Flanagan, who threw only 77 pitches and go 13 Blue Jays to ground out, described the solution this way: "It's kind of complicated, but actually it's very simple."

Flanagan added, "You always search when you're struggling for some massive change, and it's usually very basic."

Flanagan did not have his best stuff but eight Toronto players swung at his first offering and he stayed ahead of the batters. By contrast, Toronto's Jim Clancy (13-14) threw 127 pitches and constantly was behind in completing his five-hitter.

Baltimore reverted to one of its punchless, homerless performances on Fan Appreciation Day at Memorial Stadium, but strung together three singles in the third to score twice.
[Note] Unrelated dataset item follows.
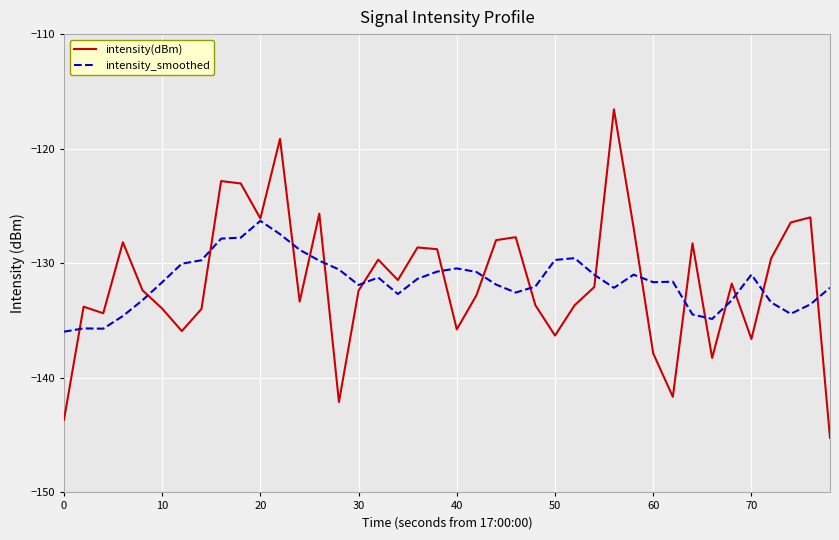

Rank the series by their maximum value, from highest to lowest.

intensity(dBm), intensity_smoothed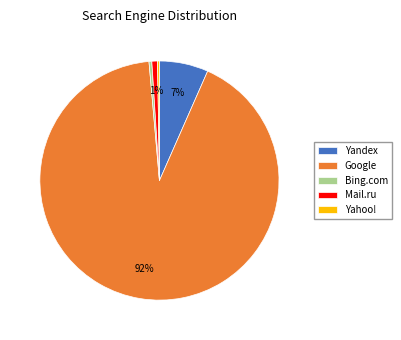

To the nearest percent, what is the average slice percentage?

20%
Al Bumbrey led off with a walk and Rich Dauer forced him a second. Then Ken Singleton chopped a single up the middle that shortstop Alfredo Griffin should have reached, and Dauer went to third.

Eddie Murray hit Clancy's next pitch, a curve, to right to score Dauer and send Singleton to second. It was Murray's 102nd run batted in. John Lowenstein drove in the eventual winning run, bouncing a single just past Mayberry at first. Singleton, running as fast as he can, reached the plate a moment ahead of Barry Bonnell's throw from right.

Aside from Mayberry's homer, Flanagan did not permit a Blue Jay past second base as the Birds beat Toronto for the 16th straight time at home.

The Orioles again watched the scoreboard futilely for a Yankee loss. "We have to force them to lose," Flanagan reasoned.

And Weaver, walking around in circles, smoking a cigarette, watching the Colts game on television and talking all at the same time, saw both good and bad.

"How many games have we ended like that (on a pickoff play)? Those guys do it themselves. Flanagan looked better. I guess it was a mechanic thing he and Ray Miller talked out. But his shoulder was throbbing. We may wind up with a couple of guys out of the rotation before the season is out."